Motorcycles and scooters rule on Hanoi's streets

Believe it or not, this snap wasn't taken on a 
particularly busy or chaotic time of the day!

 The Old Quarter's photogenic buildings fascinated me
almost as much as its street traffic ;)

Hanoi's oldest temple, the Bach Ma Temple is modest in size 
and doesn't look that old but has its origins in the 11th century

The Vietnamese bach ma sounds like the Cantonese pak ma -- 
meaning white horse -- and sure enough, the temple honors a 
white horse thought to be the incarnation of a local river god!

 The Old Quarter is crowded but it's actually not
difficult to find a place to sit and chill for a bit :)

Monday, December 16, 2013

The best museum in Southeast Asia?

Displays in the Women in History section of the

Colorful political displays in the same section
of the museum

A long time ago, my mother knew that if she went traveling with me, at some point, we'd pay a visit to a museum.  Even when I was a kid that she and my father took to England every year for a number of years, I'd ask her to take me to museological institutions -- with the British Museum and Science Museum in London having been among my favorite parts of the British capital city. 
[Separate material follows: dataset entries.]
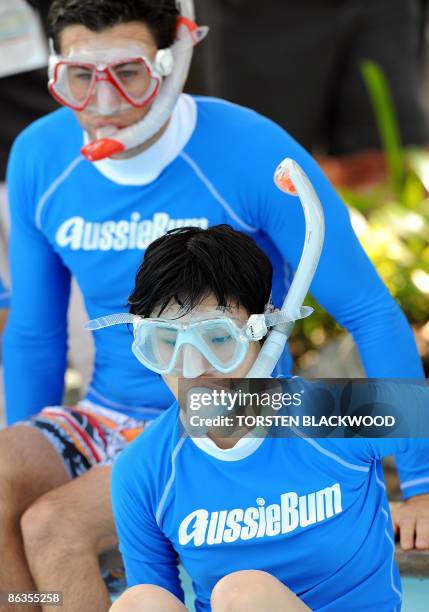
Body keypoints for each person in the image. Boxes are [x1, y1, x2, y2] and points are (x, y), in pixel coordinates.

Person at [1, 1, 428, 609]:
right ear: (54, 70)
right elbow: (36, 333)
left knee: (52, 526)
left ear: (174, 61)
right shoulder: (40, 156)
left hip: (233, 408)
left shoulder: (250, 150)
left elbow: (367, 308)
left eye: (129, 73)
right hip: (107, 416)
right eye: (79, 77)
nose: (104, 104)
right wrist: (31, 445)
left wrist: (421, 482)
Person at [108, 225, 429, 612]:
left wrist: (422, 488)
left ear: (264, 335)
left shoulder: (333, 412)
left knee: (244, 593)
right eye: (168, 343)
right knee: (140, 602)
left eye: (219, 339)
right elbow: (157, 595)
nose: (192, 369)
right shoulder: (143, 470)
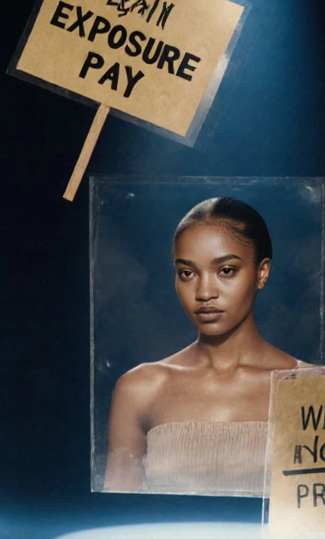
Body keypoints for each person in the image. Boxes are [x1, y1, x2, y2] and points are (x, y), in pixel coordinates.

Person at [104, 197, 299, 495]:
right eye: (187, 273)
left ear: (262, 272)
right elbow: (116, 514)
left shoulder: (311, 386)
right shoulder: (140, 389)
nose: (204, 292)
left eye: (226, 270)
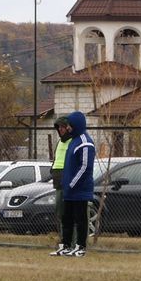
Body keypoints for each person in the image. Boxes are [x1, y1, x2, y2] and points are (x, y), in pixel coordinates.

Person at [56, 111, 95, 258]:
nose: (68, 128)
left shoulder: (85, 142)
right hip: (69, 190)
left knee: (80, 219)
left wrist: (72, 183)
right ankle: (65, 246)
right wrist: (66, 183)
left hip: (80, 190)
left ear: (76, 125)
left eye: (70, 125)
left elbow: (85, 167)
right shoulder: (74, 141)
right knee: (67, 218)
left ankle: (81, 247)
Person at [49, 116, 72, 253]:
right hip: (58, 182)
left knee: (67, 212)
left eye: (63, 127)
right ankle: (63, 239)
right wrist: (53, 170)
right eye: (59, 128)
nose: (61, 130)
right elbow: (56, 159)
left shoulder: (72, 142)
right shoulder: (59, 143)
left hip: (67, 181)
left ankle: (69, 241)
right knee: (59, 211)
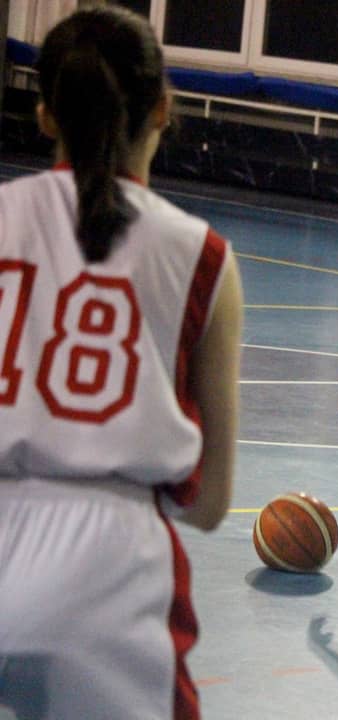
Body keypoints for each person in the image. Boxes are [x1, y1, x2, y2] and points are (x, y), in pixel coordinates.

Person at [0, 7, 243, 719]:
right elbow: (209, 502)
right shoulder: (200, 254)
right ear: (163, 108)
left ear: (45, 115)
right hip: (105, 575)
Realizing though that she's not as big a fan of museums as me, we only visited one of these establishments together in HanoiThe Military History (AKA Army) Museum I visited on my own before she flew into the Vietnamese capital, and the Vietnamese Women's Museum I visited on my final day in Hanoi, after my mother had departed from the city. 

Had I known how excellent the Vietnamese Women's Museum is though, I'd have chosen it as the one museum she visited while in Vietnam.  At the very least, it was definitely the best curated of the three museological establishments I visited in Hanoi -- and I also might go as far as to suggest that it's a strong candidate for being the best curated museum in the whole of Southeast Asia!  
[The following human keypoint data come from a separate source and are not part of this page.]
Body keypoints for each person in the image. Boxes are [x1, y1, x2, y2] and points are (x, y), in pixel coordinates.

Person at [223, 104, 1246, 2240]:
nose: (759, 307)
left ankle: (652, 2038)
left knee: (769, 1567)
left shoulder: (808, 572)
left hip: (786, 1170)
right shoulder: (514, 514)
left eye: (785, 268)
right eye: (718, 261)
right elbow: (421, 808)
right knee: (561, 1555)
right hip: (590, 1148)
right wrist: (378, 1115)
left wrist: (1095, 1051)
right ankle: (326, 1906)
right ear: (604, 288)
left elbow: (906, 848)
The way things developed though, it was the final official visitor attraction that I checked out on my Vietnam vacation -- and it really did feel like a case of saving the best for last.  Put another way: whereas the Military History (AKA Army) Museum and Hoa Lo Prison (museum) feel distinctly dated in their presentation style, the Vietnamese Women's Museum comes across as very contemporary, cutting edge in many respects even.  

Reopened in 2010 after a four year upgrade and refurbishment, this museum's curators should be congratulated for making up for the institution not being object rich by making clever use of photographs, videos and other materials -- and generally presenting their information through words as well as other means in ways that were very informative, interesting and involving. 

Content wise, it was interesting to find exhibits and information in the museum that confirmed certain findings I already had made as well as answer some queries I had about other parts of Vietnamese life and history, and introduce me to phenomenon I hadn't previously known existed (such as the worship of mother goddesses in the country).

With regards to the first: the Women in History section of the museum drove home facts already served up at the Military History (AKA Army) Museum and Hao Lo Prison that women were heavily involved in Vietnam's struggle for national independence and unity.  With regards to the second: I found an exhibition of street vendors -- who are predominantly female in Vietnam -- to be particularly interesting.

Highly rated on sites such as Trip Advisor, the Vietnamese Women's Museum is highly recommended to museophiles, be they female or not, and those who curated and designed its exhibits are a great example and inspiration for the region's museum professionals. On a personal note, I feel like I learnt a lot about Vietnam's women and their place in Vietnamese society, culture and history there -- and I'm so very glad that I included a visit to this museum dedicated to them as part of my Vietnamese vacation.